Signature[(Note 6)] :

Notes:

  1. Please insert the number of H Shares registered in your name(s) to which this form of proxy relates. This form of proxy will be deemed to relate to such number of H Shares inserted. If no number is inserted, this form of proxy will be deemed to relate to all the H Shares in the Company registered in your name(s).

  2. Please insert the full name(s) (in Chinese or in English) and address(es) (must be the same address(es) as shown in the register of members of the Company) as shown in the register of members of the Company in block letters.

  3. Please insert the number of H Shares registered in your name(s).

  4. If any proxy other than the Chairman of the meeting is preferred, delete the words “the Chairman of the meeting or” and insert the name and address of the proxy desired in the space provided. A shareholder may appoint one or more proxies to attend and vote in his stead. A proxy need not be a shareholder of the Company. Any alteration made to this form of proxy must be duly initiated by the person who signs it.

  5. IMPORTANT : if you wish to vote for any resolution, please tick in the box marked “ For ” or insert the number of H Share(s) you hold. If you wish to vote against any resolution, please tick in the box marked “ Against ” or insert the number of H Share(s) you hold. If you wish to abstain for vote, please tick in the box marked “ Abstain ” or insert the number of H Share(s) you hold. The shares abstained will be counted in the calculation of the required majority.

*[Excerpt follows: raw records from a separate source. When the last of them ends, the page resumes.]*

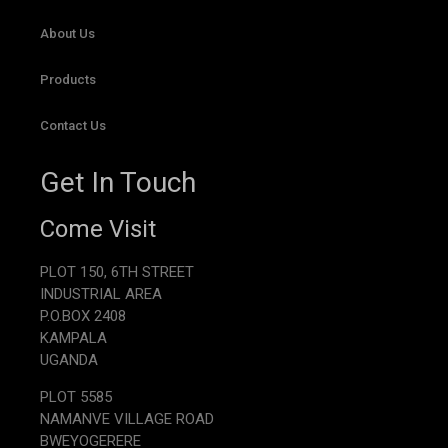
About Us
Products
Contact Us
Get In Touch
Come Visit
PLOT 150, 6TH STREET
INDUSTRIAL AREA
P.O.BOX 2408
KAMPALA
UGANDA
PLOT 5585
NAMANVE VILLAGE ROAD
BWEYOGERERE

Any vote which is not filled or filled wrongly or with unrecognizable writing or not cast will be counted as “Abstained”. If you do not indicate how you wish your proxy to vote, your proxy will be entitled to exercise his discretion. Unless you have indicated otherwise in this form of proxy, your proxy will also be entitled to vote at his discretion on any resolution duly put to the AGM other than those referred to in the notice convening the AGM.

  6. This form of proxy must be signed by you or your attorney duly authorized in writing or, in the case of a legal person, must either be executed under seal or under the hand of a director thereof or an attorney duly authorized to sign the same. In case of joint holders of shares, this form of proxy must be signed by the joint holder whose name stands first in the register of members of the Company.

  7. To be valid, this form of proxy is signed by a person on behalf of the appointor pursuant to a power of attorney or other authority, a notarially certified copy of that power of attorney or other authority must be delivered to the Company’s H Share Registrar, Computershare Hong Kong Investor Services Limited, at 17M Floor, Hopewell Centre, 183 Queen’s Road East, Wanchai, Hong Kong (for the purpose of holders of H Shares of the Company) not less than 24 hours before the time for holding the AGM (i.e. before 2:00 p.m. on Wednesday, May 12, 2021).

  8. Where there are joint holders of any H Shares of the Company, any one of such persons may vote at the AGM, either personally or by proxy, in respect of such H Shares as if he were solely entitled thereto. However, if more than one of such joint holders is present at the AGM, either personally or by proxy, then one of the said persons so present whose name stands first in the register of members of the Company in respect of such H Shares shall alone be entitled to vote in respect thereof. A proxy need not be a shareholder of the Company. In the event that a shareholder appoints more than one proxy to attend the AGM, such proxies may only exercise their voting rights in a poll.